W. Willner (, Vienna Inst. for Nature Conservation and Analyses, Giessergasse 6/7, AT-1090 Vienna, Austria. – R. Di Pietro, Dept ITACA, Univ. of Rome “La Sapienza”, Via Flaminia 70, IT-00196 Rome, Italy. – E. Bergmeier, Dept of Vegetation and Phytodiversity Analysis, Albrecht von Haller Inst. of Plant Sciences, Univ. of Göttingen, Untere Karspüle 2, DE-37073 Göttingen, Germany.
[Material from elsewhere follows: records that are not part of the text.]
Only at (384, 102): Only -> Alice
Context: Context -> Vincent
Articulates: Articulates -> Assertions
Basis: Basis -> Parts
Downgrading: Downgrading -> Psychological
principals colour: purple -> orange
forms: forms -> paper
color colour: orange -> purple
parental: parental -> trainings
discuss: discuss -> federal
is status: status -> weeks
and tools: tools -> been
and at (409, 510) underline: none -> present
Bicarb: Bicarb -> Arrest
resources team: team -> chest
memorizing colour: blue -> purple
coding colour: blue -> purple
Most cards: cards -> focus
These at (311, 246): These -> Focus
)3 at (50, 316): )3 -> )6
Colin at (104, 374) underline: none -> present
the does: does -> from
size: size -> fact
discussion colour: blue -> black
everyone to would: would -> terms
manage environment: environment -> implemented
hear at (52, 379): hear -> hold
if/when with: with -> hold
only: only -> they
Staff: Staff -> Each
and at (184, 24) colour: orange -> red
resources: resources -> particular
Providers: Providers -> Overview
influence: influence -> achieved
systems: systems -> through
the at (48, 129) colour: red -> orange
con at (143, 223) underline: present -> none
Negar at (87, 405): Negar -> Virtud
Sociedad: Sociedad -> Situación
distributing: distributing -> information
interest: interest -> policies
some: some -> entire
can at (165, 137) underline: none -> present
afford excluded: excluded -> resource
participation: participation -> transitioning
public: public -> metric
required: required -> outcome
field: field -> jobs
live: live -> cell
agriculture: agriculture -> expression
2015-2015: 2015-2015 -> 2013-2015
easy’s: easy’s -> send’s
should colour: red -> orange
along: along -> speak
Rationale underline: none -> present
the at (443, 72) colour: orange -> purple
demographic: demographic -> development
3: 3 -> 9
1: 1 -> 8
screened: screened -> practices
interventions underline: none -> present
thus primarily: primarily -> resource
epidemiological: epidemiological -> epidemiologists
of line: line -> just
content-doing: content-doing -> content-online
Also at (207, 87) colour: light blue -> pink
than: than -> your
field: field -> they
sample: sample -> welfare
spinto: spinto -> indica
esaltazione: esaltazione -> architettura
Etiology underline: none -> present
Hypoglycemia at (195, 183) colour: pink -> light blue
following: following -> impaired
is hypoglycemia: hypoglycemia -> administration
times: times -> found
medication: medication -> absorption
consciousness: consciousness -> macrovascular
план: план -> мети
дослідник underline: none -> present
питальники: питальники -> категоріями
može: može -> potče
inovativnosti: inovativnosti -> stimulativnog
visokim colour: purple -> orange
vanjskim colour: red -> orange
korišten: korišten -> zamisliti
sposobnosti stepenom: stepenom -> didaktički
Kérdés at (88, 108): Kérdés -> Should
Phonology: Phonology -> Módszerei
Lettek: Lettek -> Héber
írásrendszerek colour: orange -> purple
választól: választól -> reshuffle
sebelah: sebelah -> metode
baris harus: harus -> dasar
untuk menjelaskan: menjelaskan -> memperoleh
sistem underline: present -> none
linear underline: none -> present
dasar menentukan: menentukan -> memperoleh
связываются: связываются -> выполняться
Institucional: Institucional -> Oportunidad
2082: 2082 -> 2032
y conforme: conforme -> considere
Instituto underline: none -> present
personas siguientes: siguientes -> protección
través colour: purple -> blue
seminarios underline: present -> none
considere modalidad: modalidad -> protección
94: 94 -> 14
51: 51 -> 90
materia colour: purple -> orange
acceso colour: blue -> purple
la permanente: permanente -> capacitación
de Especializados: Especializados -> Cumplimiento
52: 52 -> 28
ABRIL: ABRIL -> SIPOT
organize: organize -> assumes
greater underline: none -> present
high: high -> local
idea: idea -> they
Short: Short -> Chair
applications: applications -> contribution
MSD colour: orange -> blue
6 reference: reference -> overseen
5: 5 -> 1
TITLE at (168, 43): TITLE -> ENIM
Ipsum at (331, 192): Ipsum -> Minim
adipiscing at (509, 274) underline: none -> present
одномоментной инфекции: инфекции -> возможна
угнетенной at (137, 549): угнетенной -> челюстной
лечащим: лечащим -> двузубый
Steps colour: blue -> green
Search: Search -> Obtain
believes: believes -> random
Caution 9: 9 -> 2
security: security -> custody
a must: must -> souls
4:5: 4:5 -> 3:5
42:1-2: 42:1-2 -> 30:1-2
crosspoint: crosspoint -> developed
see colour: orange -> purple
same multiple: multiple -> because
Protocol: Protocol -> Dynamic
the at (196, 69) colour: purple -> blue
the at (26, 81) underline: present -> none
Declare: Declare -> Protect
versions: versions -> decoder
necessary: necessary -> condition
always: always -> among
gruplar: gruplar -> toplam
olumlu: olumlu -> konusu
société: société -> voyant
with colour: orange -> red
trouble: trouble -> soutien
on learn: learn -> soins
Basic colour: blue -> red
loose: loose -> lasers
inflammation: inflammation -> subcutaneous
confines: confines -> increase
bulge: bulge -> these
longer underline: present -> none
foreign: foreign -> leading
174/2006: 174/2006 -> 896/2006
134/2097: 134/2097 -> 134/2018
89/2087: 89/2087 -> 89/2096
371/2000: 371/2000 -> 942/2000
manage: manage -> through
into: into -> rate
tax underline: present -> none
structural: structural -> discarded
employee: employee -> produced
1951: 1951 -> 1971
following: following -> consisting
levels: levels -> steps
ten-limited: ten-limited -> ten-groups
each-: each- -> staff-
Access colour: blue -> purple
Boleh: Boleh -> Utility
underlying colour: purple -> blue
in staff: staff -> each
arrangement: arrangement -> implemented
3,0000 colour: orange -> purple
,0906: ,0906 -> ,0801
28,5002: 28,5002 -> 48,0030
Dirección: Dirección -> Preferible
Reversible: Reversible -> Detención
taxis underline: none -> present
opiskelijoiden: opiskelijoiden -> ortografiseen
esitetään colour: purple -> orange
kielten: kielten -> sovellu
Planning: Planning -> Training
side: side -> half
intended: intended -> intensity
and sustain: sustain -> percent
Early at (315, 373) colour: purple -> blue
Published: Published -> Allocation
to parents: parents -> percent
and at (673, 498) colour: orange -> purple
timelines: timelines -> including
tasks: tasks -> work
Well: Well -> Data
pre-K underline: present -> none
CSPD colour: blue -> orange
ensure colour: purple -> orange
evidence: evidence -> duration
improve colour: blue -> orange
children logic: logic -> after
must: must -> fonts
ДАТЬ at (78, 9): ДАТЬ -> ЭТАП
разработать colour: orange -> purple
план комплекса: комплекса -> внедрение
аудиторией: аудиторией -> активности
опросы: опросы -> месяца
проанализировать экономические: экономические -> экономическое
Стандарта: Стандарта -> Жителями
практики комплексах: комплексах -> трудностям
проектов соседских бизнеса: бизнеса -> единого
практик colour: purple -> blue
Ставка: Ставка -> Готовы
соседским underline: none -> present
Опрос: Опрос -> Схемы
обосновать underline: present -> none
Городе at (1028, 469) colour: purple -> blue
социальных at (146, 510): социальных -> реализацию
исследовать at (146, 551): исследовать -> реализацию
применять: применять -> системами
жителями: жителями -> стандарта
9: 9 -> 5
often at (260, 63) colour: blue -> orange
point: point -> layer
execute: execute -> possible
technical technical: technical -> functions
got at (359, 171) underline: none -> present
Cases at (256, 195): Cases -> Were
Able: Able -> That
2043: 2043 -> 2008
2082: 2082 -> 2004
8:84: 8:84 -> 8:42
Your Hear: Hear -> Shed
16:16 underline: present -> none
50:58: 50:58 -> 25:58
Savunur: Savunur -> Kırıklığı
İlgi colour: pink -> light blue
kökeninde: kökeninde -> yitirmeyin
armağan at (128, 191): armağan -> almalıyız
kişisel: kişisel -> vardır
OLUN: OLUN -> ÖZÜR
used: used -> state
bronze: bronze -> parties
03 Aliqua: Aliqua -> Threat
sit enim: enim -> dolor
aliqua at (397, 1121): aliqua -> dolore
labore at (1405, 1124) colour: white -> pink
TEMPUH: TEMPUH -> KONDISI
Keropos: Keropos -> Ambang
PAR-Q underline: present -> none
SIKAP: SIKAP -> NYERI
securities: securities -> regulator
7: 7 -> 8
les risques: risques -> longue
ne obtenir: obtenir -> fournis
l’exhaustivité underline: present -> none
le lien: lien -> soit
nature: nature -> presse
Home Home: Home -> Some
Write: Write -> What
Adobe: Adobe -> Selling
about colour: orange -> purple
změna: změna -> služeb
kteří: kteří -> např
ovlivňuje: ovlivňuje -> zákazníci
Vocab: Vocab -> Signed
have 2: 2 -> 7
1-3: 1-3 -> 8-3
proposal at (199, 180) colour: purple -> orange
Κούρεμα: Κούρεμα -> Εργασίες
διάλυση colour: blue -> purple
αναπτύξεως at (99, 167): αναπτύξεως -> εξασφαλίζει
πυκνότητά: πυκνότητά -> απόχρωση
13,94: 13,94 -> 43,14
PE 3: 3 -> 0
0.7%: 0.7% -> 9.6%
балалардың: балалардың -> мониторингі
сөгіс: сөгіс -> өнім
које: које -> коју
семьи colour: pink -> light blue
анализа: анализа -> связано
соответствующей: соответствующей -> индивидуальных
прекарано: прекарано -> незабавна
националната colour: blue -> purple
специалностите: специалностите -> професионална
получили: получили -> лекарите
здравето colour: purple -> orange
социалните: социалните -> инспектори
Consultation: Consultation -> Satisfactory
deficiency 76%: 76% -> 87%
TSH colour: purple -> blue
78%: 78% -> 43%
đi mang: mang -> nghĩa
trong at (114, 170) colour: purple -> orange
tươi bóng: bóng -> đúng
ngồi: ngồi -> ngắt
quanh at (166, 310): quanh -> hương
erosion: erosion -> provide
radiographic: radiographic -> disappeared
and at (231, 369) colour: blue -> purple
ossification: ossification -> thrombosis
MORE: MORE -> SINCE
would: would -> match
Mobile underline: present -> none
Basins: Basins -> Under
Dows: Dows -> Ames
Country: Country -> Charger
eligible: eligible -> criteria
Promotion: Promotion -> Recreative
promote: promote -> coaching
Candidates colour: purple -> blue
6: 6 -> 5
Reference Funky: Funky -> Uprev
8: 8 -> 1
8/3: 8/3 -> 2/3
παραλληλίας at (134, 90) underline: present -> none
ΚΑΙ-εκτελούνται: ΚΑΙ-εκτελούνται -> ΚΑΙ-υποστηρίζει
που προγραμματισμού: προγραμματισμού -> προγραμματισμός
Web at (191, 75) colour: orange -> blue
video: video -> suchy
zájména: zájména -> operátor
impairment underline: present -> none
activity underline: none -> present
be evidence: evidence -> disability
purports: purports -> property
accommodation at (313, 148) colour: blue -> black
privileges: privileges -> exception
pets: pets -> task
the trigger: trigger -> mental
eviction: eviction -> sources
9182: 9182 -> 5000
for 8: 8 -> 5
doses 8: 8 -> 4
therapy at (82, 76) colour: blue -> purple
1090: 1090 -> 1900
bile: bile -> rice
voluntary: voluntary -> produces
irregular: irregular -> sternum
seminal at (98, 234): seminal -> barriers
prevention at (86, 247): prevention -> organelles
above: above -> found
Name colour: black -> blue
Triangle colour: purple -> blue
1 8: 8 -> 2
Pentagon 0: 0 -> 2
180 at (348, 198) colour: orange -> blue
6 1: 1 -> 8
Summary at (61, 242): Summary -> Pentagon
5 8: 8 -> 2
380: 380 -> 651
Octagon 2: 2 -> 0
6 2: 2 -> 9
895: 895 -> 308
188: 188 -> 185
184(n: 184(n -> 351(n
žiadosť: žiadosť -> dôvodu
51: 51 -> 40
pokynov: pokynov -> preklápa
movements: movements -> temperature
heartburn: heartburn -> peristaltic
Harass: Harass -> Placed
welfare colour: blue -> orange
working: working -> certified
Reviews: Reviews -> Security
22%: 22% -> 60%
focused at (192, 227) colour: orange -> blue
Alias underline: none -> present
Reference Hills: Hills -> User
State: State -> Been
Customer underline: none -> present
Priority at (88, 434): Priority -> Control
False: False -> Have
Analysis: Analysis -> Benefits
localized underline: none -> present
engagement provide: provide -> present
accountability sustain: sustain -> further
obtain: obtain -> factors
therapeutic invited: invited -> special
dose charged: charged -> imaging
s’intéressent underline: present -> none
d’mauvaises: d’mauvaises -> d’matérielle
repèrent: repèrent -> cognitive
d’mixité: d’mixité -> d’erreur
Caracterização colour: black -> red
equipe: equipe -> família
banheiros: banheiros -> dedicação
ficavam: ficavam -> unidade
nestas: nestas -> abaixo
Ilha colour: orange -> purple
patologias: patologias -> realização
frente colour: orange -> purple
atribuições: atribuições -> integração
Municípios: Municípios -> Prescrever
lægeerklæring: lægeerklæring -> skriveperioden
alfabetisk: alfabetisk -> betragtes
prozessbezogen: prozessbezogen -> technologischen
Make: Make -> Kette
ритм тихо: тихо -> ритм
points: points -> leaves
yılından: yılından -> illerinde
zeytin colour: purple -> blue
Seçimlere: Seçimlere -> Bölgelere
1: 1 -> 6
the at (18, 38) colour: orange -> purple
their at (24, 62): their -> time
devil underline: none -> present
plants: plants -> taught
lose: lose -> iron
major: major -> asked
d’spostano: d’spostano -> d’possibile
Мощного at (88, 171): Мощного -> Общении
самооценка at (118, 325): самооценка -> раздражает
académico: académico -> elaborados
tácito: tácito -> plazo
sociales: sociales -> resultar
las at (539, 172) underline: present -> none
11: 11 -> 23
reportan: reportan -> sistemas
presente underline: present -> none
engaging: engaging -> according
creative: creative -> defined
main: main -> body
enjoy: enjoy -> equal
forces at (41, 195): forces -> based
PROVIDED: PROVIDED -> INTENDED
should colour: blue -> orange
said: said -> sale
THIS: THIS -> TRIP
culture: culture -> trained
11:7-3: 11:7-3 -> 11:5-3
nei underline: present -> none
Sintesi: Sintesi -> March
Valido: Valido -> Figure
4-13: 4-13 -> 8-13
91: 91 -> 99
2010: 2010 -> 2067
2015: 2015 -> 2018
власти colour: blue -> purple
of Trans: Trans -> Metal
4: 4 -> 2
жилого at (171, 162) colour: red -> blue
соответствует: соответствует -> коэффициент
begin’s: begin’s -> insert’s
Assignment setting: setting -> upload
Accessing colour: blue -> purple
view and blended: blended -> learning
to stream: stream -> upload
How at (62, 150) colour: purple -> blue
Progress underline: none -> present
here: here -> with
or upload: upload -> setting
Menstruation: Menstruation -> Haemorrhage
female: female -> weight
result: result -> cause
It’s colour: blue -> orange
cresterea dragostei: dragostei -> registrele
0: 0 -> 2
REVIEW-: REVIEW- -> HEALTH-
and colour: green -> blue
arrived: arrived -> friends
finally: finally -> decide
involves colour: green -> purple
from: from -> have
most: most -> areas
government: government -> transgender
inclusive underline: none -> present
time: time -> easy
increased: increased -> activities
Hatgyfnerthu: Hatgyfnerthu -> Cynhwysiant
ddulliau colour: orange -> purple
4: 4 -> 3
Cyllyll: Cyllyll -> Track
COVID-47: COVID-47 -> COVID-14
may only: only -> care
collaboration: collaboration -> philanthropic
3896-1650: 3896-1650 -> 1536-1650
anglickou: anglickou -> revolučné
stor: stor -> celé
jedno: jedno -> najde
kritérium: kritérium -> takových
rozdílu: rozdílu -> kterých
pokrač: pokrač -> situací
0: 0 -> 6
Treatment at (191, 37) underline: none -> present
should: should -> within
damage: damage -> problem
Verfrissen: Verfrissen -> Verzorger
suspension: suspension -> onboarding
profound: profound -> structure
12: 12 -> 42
The post-glacial migration of European beech Fagus sylvatica has been addressed by many studies using either genetic or fossil data or a combination of both. In contrast to this, only little is known about the migration history of beech forest understorey species. In a review of phytosociological literature, we identified 110 plant species which are closely associated with beech forest. We divided the distribution range of European beech forests into 40 geographical regions, and the presence or absence of each species was recorded for each region. We compared overall species numbers per region and numbers of narrow-range species (species present in <10 regions). A multiple regression model was used to test for the explanatory value of three potential diversity controls: range in elevation, soil type diversity, and distance to the nearest potential refuge area. A hierarchical cluster analysis of the narrow-range species was performed.

The frequency of range sizes shows a U-shaped distribution, with 42 species occurring in <10 regions. The highest number of beech forest species is found in the southern Alps and adjacent regions, and species numbers decrease with increasing distance from these regions. With only narrow-range species taken into consideration, secondary maxima are found in Spain, the southern Apennines, the Carpathians, and Greece. Distance to the nearest potential refuge area is the strongest predictor of beech forest species richness, while altitudinal range and soil type diversity had little or no predictive value. The clusters of narrow-range species are in good concordance with the glacial refuge areas of beech and other temperate tree species as estimated in recent studies. These findings support the hypothesis that the distribution of many beech forest species is limited by post-glacial dispersal rather than by their environmental requirements.